• animal exposure;
  • cytokine;
  • dog;
  • immune development;
  • IFN-γ;
  • IL-5;
  • IL-8;
  • IL-10;
  • TNF-α


Background It appears that contacts with furred animals early in life and already during gestation contribute to the immunological development in humans, but the mechanisms and relevant exposures are not clear.

Objective To investigate whether exposure to animals during pregnancy and the first year of life is associated with early immune development, determined as stimulated cytokine responses of children at birth and at age 1 year.

Methods Cord blood (n=228) and peripheral venous blood (n=200) samples 1 year after birth were collected and stimulated with Gram-positive superantigen Staphylococcal enterotoxin B, Gram-negative bacterial lipopolysaccharide (LPS) and the combination of mitogenic phorbol 12-myristate 13-acetate and calcium ionophore ionomycin (P/I) for 24 and 48 h. TNF-α, IFN-γ, IL-5, IL-8 and IL-10 responses were measured by ELISA. For each cytokine, the time-point with the highest response was chosen for further analyses. Animal contacts were surveyed by self-administered questionnaires.

Supplied material |
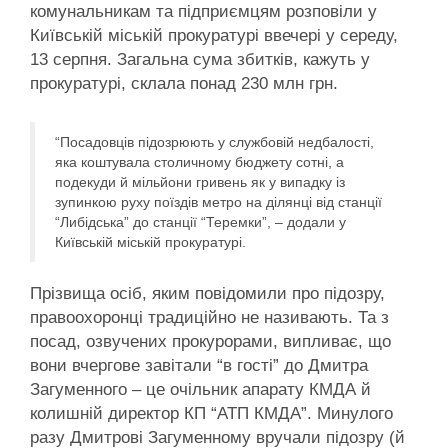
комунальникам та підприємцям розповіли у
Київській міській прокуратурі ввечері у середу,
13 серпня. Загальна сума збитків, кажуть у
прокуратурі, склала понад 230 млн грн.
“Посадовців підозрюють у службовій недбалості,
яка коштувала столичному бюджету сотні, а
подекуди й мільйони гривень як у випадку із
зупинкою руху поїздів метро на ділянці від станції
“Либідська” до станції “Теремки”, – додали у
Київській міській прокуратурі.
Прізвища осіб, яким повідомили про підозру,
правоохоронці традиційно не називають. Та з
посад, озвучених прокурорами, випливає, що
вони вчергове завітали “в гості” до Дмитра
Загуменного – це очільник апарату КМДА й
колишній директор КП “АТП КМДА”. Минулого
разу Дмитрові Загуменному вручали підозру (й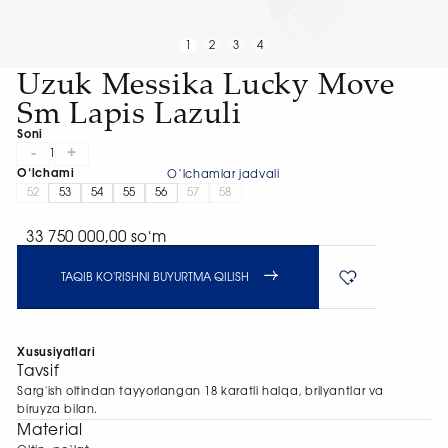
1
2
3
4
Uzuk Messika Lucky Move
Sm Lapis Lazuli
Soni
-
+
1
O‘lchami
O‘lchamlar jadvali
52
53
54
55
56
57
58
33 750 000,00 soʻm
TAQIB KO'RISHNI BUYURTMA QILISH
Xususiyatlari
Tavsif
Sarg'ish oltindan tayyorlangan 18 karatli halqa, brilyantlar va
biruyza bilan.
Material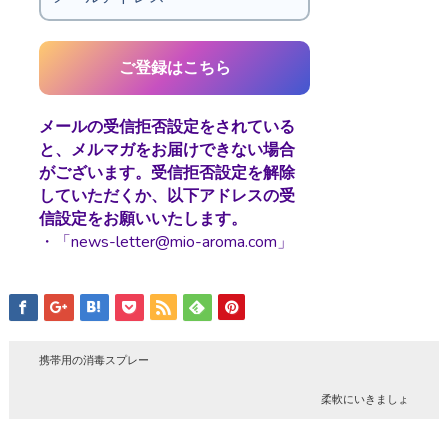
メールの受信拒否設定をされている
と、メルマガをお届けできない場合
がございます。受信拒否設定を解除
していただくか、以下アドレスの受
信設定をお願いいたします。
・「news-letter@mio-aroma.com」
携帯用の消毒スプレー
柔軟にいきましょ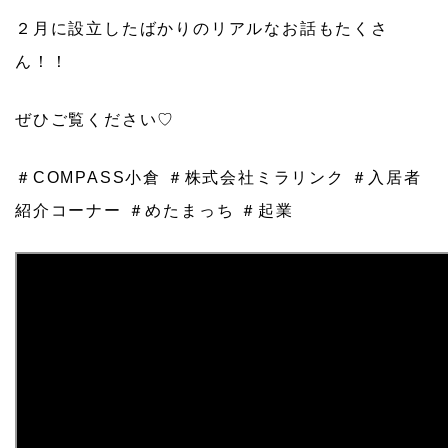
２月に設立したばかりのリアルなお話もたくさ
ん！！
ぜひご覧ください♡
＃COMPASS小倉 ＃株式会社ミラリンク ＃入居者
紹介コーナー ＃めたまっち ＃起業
---
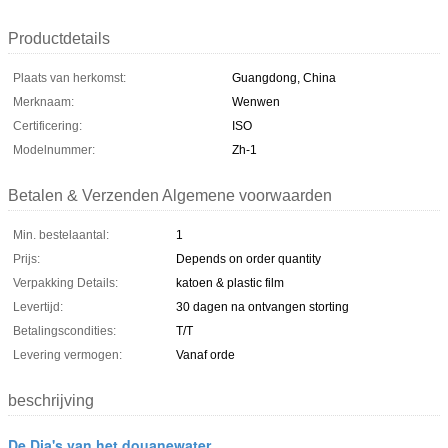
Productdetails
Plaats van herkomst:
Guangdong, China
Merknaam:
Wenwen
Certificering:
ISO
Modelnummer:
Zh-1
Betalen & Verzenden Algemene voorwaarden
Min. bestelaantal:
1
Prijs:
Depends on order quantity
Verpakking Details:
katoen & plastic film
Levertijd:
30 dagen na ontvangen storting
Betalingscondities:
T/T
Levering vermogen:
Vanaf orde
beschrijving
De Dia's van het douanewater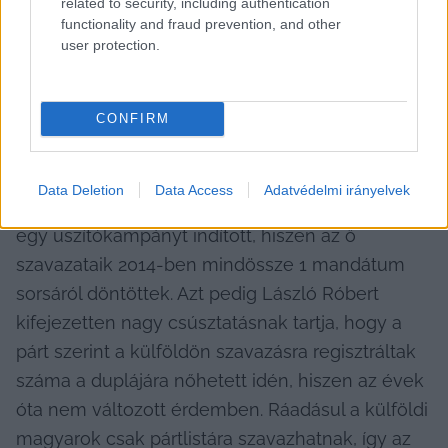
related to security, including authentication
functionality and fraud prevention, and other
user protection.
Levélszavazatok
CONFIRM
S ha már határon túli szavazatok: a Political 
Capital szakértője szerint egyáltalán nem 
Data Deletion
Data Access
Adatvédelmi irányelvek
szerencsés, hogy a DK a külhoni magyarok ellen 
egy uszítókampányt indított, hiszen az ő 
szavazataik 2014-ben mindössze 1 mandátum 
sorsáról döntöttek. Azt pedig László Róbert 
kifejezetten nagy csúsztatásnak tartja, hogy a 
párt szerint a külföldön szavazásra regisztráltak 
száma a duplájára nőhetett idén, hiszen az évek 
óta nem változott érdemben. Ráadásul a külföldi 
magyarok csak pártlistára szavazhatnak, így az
--
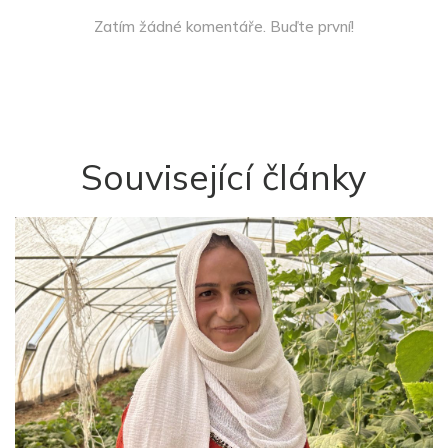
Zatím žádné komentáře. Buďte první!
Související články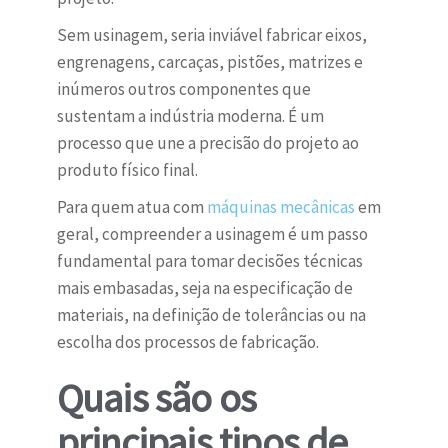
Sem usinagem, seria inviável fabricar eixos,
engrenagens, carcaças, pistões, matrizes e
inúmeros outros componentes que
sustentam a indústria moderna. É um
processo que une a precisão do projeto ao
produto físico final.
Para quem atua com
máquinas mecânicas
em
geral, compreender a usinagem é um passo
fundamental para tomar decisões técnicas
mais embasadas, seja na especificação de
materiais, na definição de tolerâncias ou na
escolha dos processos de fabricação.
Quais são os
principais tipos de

Study questions |
- a) List the cytokines whose responses the abstract on animal exposure says were measured by ELISA.
- b) Pick up the abstract on animal exposure and early immune development after its last sentence, and carry it on in the same style.
The records are separate material and have no connection to the abstract on animal exposure.

Results |
- a) TNF-α, IFN-γ, IL-5, IL-8 and IL-10

- b)
Results Dog ownership was associated with decreased TNF-α-producing capacity at birth (P/I: median 841 vs. 881 pg/106 WBC, P=0.05) and 1 year after birth (P/I: 1290 vs. 1530, P=0.01; LPS: 425 vs. 508, P=0.02). Associations remained significant after adjustment for potential confounders. Cat ownership was not associated with cytokine production.

Conclusion Having a dog in the household in infancy and already during pregnancy may be associated with reduced innate immune responses in early childhood. The observed attenuation of cytokine production may help in preventing exaggerated immune responses against harmless antigens later in life. Thus, intensive exposure to dogs in early life may be beneficial during normal immune maturation.

Cite this as: M. H. J. Lappalainen, K. Huttunen, M. Roponen, S. Remes, M.-R. Hirvonen and J. Pekkanen, Clinical & Experimental Allergy, 2010 (40) 1498–1506.